Australia's cyclone season runs from November 1 to April 30 with storms forming in the tropical waters off the Northeast and Northwest coasts before making landfall.

Each year, cyclones close shipping lanes and disrupt mining of hundreds of millions of tonne of iron ore, coal and other commodities in Australia.

In February 2012, Cyclone Rusty, packing winds up to 200 kms (120 miles) per hour, closed the Indian Ocean ports of Cape Lambert and Dampier ports used by Rio Tinto.

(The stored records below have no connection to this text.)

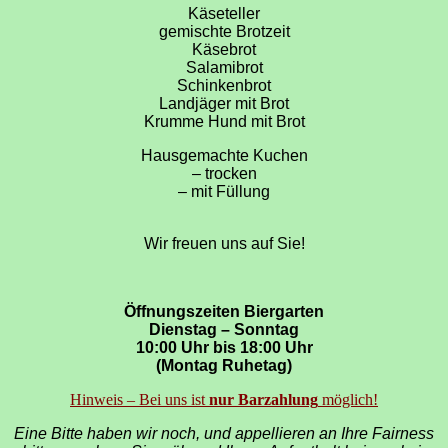
Käseteller
gemischte Brotzeit
Käsebrot
Salamibrot
Schinkenbrot
Landjäger mit Brot
Krumme Hund mit Brot
Hausgemachte Kuchen
– trocken
– mit Füllung
Wir freuen uns auf Sie!
Öffnungszeiten Biergarten
Dienstag – Sonntag
10:00 Uhr bis 18:00 Uhr
(Montag Ruhetag)
Hinweis – Bei uns ist
nur Barzahlung
möglich!
Eine Bitte haben wir noch, und appellieren an Ihre Fairness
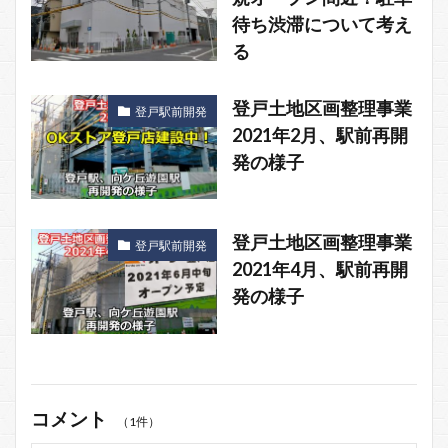
待ち渋滞について考え
る
登戸土地区画整理事業
登戸駅前開発
2021年2月、駅前再開
発の様子
登戸土地区画整理事業
登戸駅前開発
2021年4月、駅前再開
発の様子
コメント
（1件）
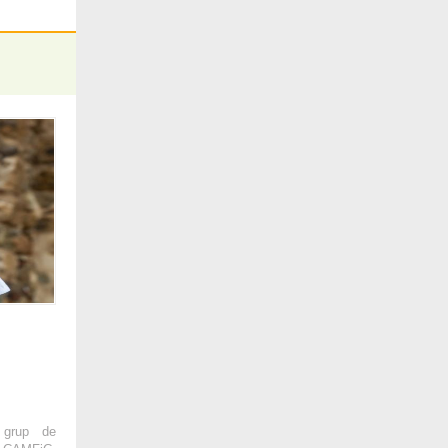
 grup de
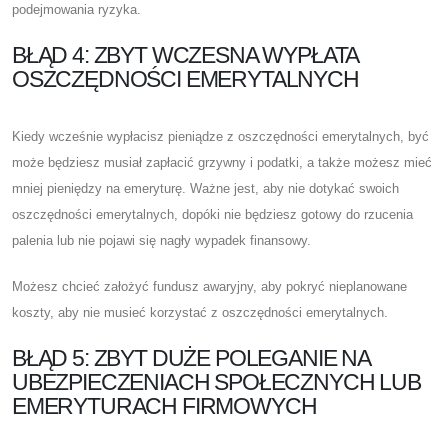
podejmowania ryzyka.
BŁĄD 4: ZBYT WCZESNA WYPŁATA
OSZCZĘDNOŚCI EMERYTALNYCH
Kiedy wcześnie wypłacisz pieniądze z oszczędności emerytalnych, być
może będziesz musiał zapłacić grzywny i podatki, a także możesz mieć
mniej pieniędzy na emeryturę. Ważne jest, aby nie dotykać swoich
oszczędności emerytalnych, dopóki nie będziesz gotowy do rzucenia
palenia lub nie pojawi się nagły wypadek finansowy.
Możesz chcieć założyć fundusz awaryjny, aby pokryć nieplanowane
koszty, aby nie musieć korzystać z oszczędności emerytalnych.
BŁĄD 5: ZBYT DUŻE POLEGANIE NA
UBEZPIECZENIACH SPOŁECZNYCH LUB
EMERYTURACH FIRMOWYCH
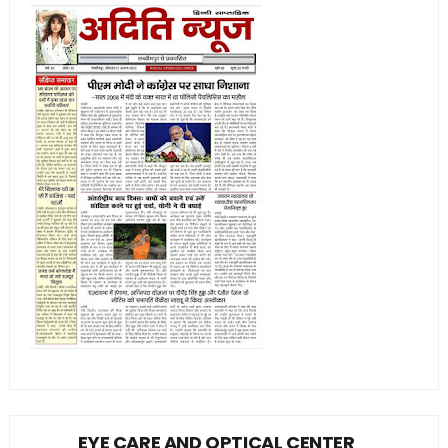
EYE CARE AND OPTICAL CENTER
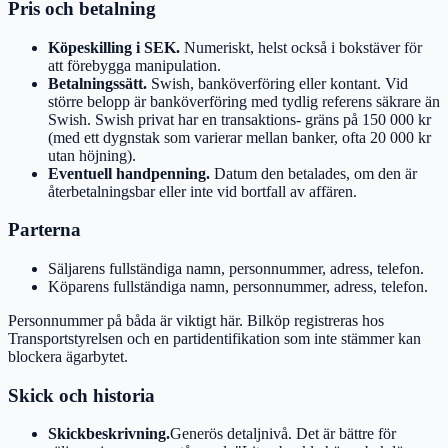
Pris och betalning
Köpeskilling i SEK.
Numeriskt, helst också i bokstäver för
att förebygga manipulation.
Betalningssätt.
Swish, banköverföring eller kontant. Vid
större belopp är banköverföring med tydlig referens säkrare än
Swish. Swish privat har en transaktions- gräns på 150 000 kr
(med ett dygnstak som varierar mellan banker, ofta 20 000 kr
utan höjning).
Eventuell handpenning.
Datum den betalades, om den är
återbetalningsbar eller inte vid bortfall av affären.
Parterna
Säljarens fullständiga namn, personnummer, adress, telefon.
Köparens fullständiga namn, personnummer, adress, telefon.
Personnummer på båda är viktigt här. Bilköp registreras hos
Transportstyrelsen och en partidentifikation som inte stämmer kan
blockera ägarbytet.
Skick och historia
Skickbeskrivning.
Generös detaljnivå. Det är bättre för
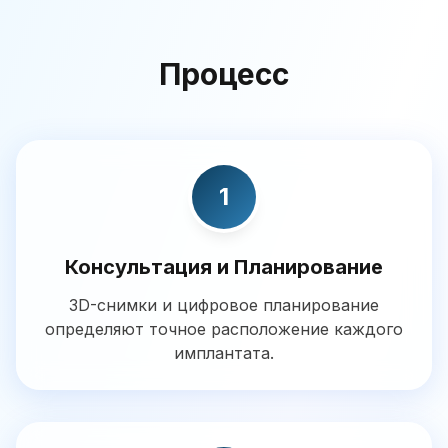
Процесс
1
Консультация и Планирование
3D-снимки и цифровое планирование
определяют точное расположение каждого
имплантата.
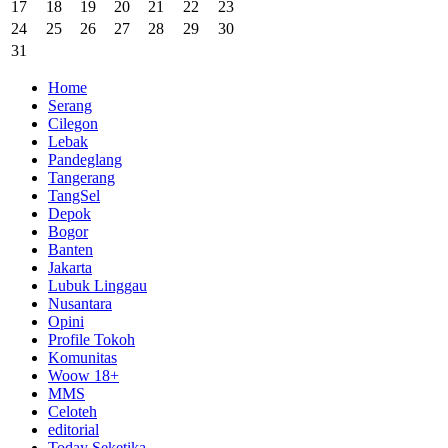
17
18
19
20
21
22
23
24
25
26
27
28
29
30
31
Home
Serang
Cilegon
Lebak
Pandeglang
Tangerang
TangSel
Depok
Bogor
Banten
Jakarta
Lubuk Linggau
Nusantara
Opini
Profile Tokoh
Komunitas
Woow 18+
MMS
Celoteh
editorial
Today Seketika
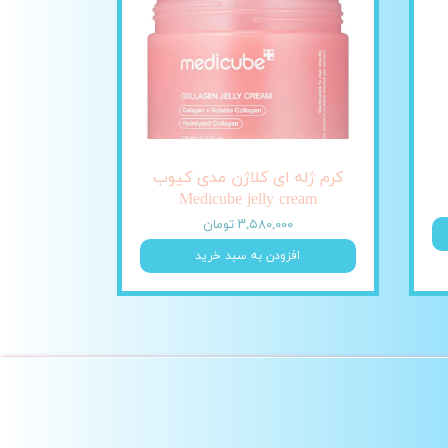
کرم ژله ای کلاژن مدی کیوب
Medicube jelly cream
۳,۵۸۰,۰۰۰ تومان
افزودن به سبد خرید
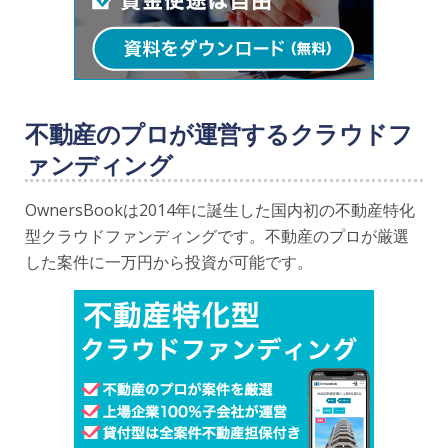
不動産のプロが運営するクラウドフ
ァンディング
OwnersBookは2014年に誕生した国内初の不動産特化
型クラウドファンディングです。不動産のプロが厳選
した案件に一万円から投資が可能です。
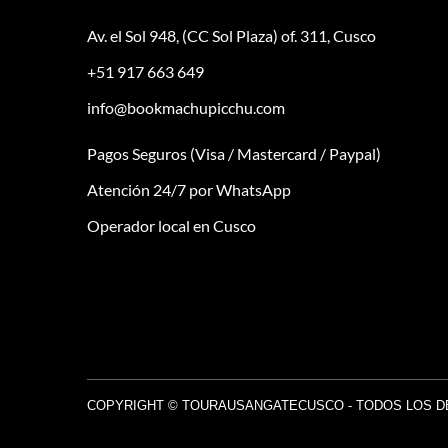
Av. el Sol 948, (CC Sol Plaza) of. 311, Cusco
+51 917 663 649
info@bookmachupicchu.com
Pagos Seguros (Visa / Mastercard / Paypal)
Atención 24/7 por WhatsApp
Operador local en Cusco
COPYRIGHT © TOURAUSANGATECUSCO - TODOS LOS 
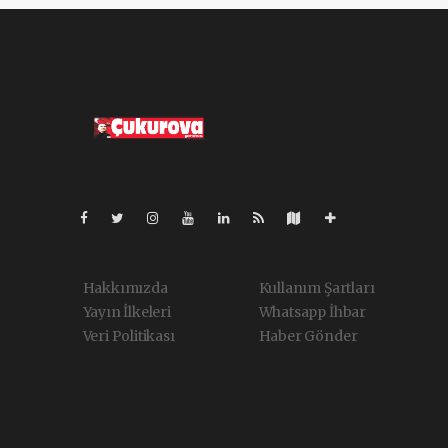
Pro-0.026
Hakkımızda
Kullanım Şartları
Yayın İlkeleri
Whatsapp İhbar
Veri Politikası
Haber Gönder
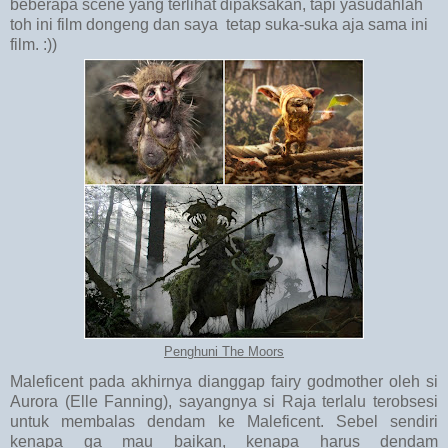
beberapa scene yang terlihat dipaksakan, tapi yasudahlah
toh ini film dongeng dan saya tetap suka-suka aja sama ini
film. :))
Penghuni The Moors
Maleficent pada akhirnya dianggap fairy godmother oleh si
Aurora (Elle Fanning), sayangnya si Raja terlalu terobsesi
untuk membalas dendam ke Maleficent. Sebel sendiri
kenapa ga mau baikan, kenapa harus dendam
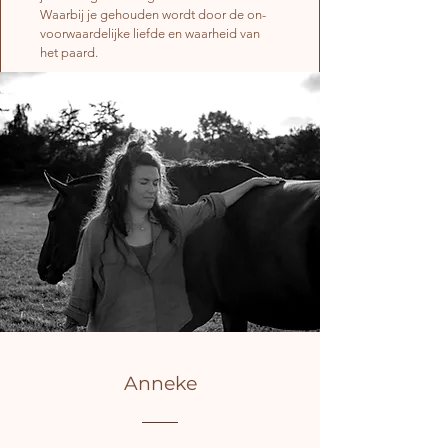
Waarbij je gehouden wordt door de on-
voorwaardelijke liefde en waarheid van
het paard.
Anneke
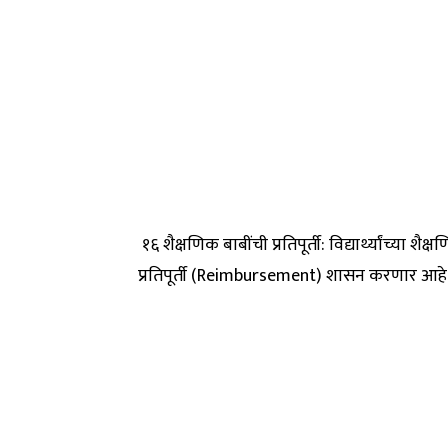
१६ शैक्षणिक बाबींची प्रतिपूर्ती: विद्यार्थ्यांच्या
प्रतिपूर्ती (Reimbursement) शासन करणार आहे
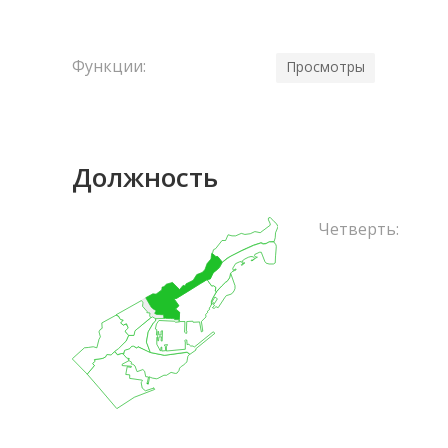
Функции:
Просмотры
Должность
Четверть:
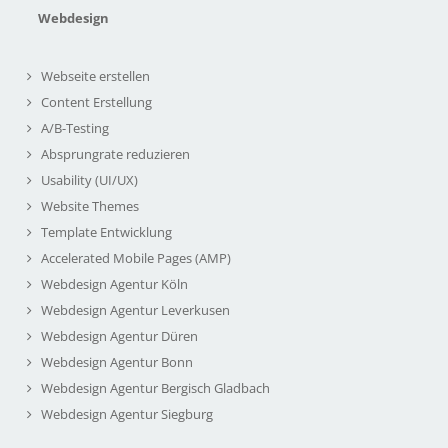
Webdesign
Webseite erstellen
Content Erstellung
A/B-Testing
Absprungrate reduzieren
Usability (UI/UX)
Website Themes
Template Entwicklung
Accelerated Mobile Pages (AMP)
Webdesign Agentur Köln
Webdesign Agentur Leverkusen
Webdesign Agentur Düren
Webdesign Agentur Bonn
Webdesign Agentur Bergisch Gladbach
Webdesign Agentur Siegburg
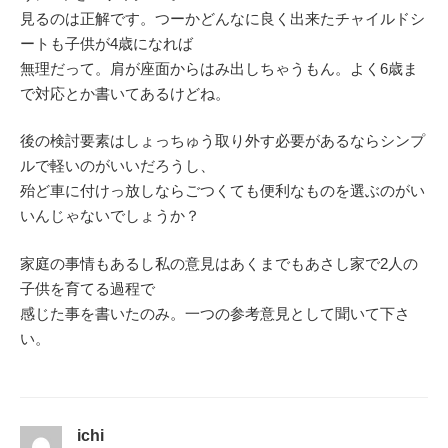
見るのは正解です。つーかどんなに良く出来たチャイルドシ
ートも子供が4歳になれば
無理だって。肩が座面からはみ出しちゃうもん。よく6歳ま
で対応とか書いてあるけどね。
後の検討要素はしょっちゅう取り外す必要があるならシンプ
ルで軽いのがいいだろうし、
殆ど車に付けっ放しならごつくても便利なものを選ぶのがい
いんじゃないでしょうか？
家庭の事情もあるし私の意見はあくまでもあさし家で2人の
子供を育てる過程で
感じた事を書いたのみ。一つの参考意見として聞いて下さ
い。
ichi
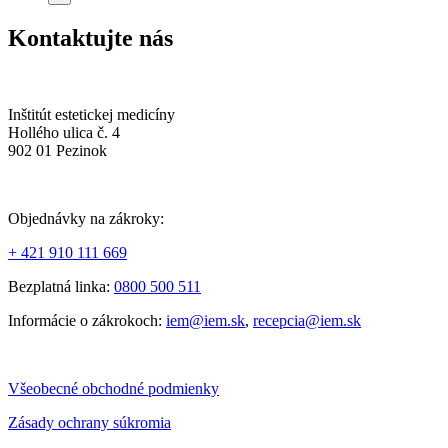
Kontaktujte nás
Inštitút estetickej medicíny
Hollého ulica č. 4
902 01 Pezinok
Objednávky na zákroky:
+ 421 910 111 669
Bezplatná linka:
0800 500 511
Informácie o zákrokoch:
iem@iem.sk
,
recepcia@iem.sk
Všeobecné obchodné podmienky
Zásady ochrany súkromia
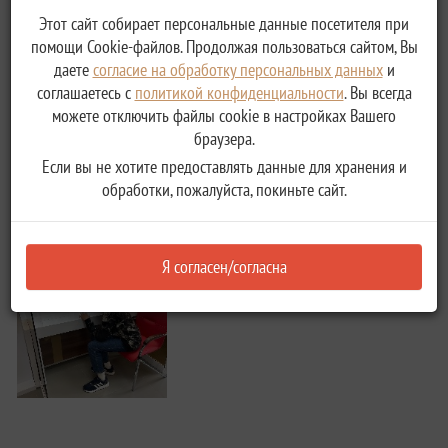
Этот сайт собирает персональные данные посетителя при
помощи Cookie-файлов. Продолжая пользоваться сайтом, Вы
даете
согласие на обработку персональных данных
и
соглашаетесь с
политикой конфиденциальности
. Вы всегда
можете отключить файлы cookie в настройках Вашего
браузера.
Если вы не хотите предоставлять данные для хранения и
обработки, пожалуйста, покиньте сайт.
Я согласен/согласна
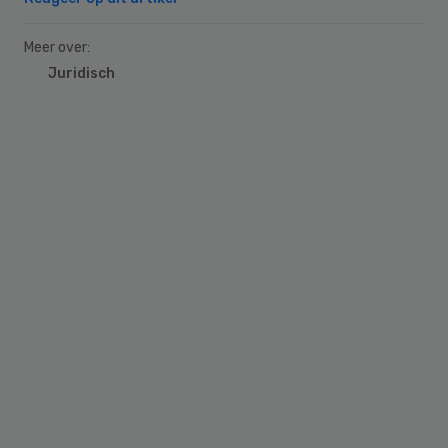
Meer over:
Juridisch
Primary
Sidebar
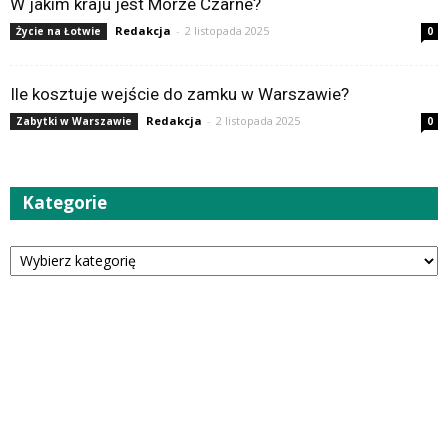
W jakim kraju jest Morze Czarne?
Redakcja
-
2 listopada 2025
Życie na Łotwie
0
Ile kosztuje wejście do zamku w Warszawie?
Redakcja
-
2 listopada 2025
Zabytki w Warszawie
0
Kategorie
Kategorie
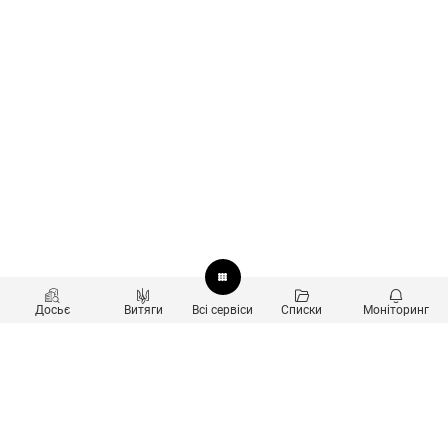
Досьє
Витяги
Всі сервіси
Списки
Моніторинг
Перевірка контрагентів
Продукти
Пошук та аналіз звʼязків
Користувачам
Санкційний скринінг
new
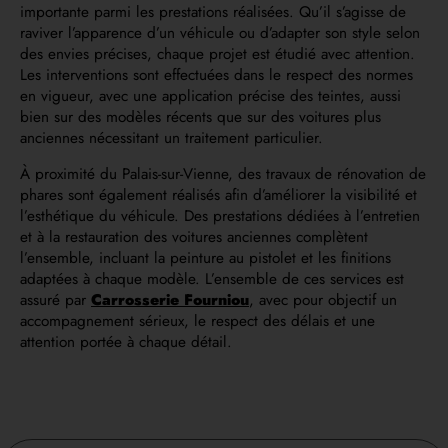
importante parmi les prestations réalisées. Qu’il s’agisse de
raviver l’apparence d’un véhicule ou d’adapter son style selon
des envies précises, chaque projet est étudié avec attention.
Les interventions sont effectuées dans le respect des normes
en vigueur, avec une application précise des teintes, aussi
bien sur des modèles récents que sur des voitures plus
anciennes nécessitant un traitement particulier.
À proximité du Palais-sur-Vienne, des travaux de rénovation de
phares sont également réalisés afin d’améliorer la visibilité et
l’esthétique du véhicule. Des prestations dédiées à l’entretien
et à la restauration des voitures anciennes complètent
l’ensemble, incluant la peinture au pistolet et les finitions
adaptées à chaque modèle. L’ensemble de ces services est
assuré par
Carrosserie Fourniou
, avec pour objectif un
accompagnement sérieux, le respect des délais et une
attention portée à chaque détail.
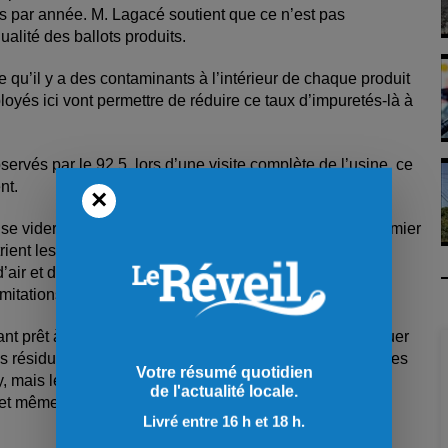
nes par année.
M. Lagacé soutient que ce n’est pas
alité des ballots produits.
re qu’il y a des contaminants à l’intérieur de chaque produit
loyés ici vont permettre de réduire ce taux d’impuretés-là à
rvés par le 92,5, lors d’une visite complète de l’usine, ce
nt.
×
 vider au centre de tri, où elles sont étalées sur le premier
ent les ordures selon la matière qui les constituent. Ce
air et d’aimants, facilitant grandement le travail de la
mitations fonctionnelles.
étant prêt à accueillir de nouveaux équipements et d’évoluer
siduelles. De plus, l’ancien centre de tri gérait déjà les
Votre résumé quotidien
, mais le nouveau accueillera aussi des matières
de l'actualité locale.
d et même de Charlevoix.
Livré entre 16 h et 18 h.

It also closed nearby Port Hedland, used by BHP Billiton and Fortescue Metals, which handle 500 million tonne of iron ore annually between them.

Flooding caused by cyclones in eastern Australia in January 2011 disrupted about 40 percent of the world's metallurgical coal exports and 8 percent of the world's thermal coal exports.

"Near average tropical cyclone activity is most likely for the Australian region this season," the bureau said, citing a neutral outlook for El Nino and La Nina weather events.

In the absence of El Nino or La Nina, cyclone numbers around Australia are most often close to average, though individual years can be above or below the long term mean, it said.

The last time the number of cyclones exceeded the national average was in 2005/06, when 14 cyclones were recorded, nine categorized as severe.

Only cyclones with winds above 165 kms per hour (100 miles) are classified severe by the bureau.

Australia on average sees its first cyclone make landfall in late December.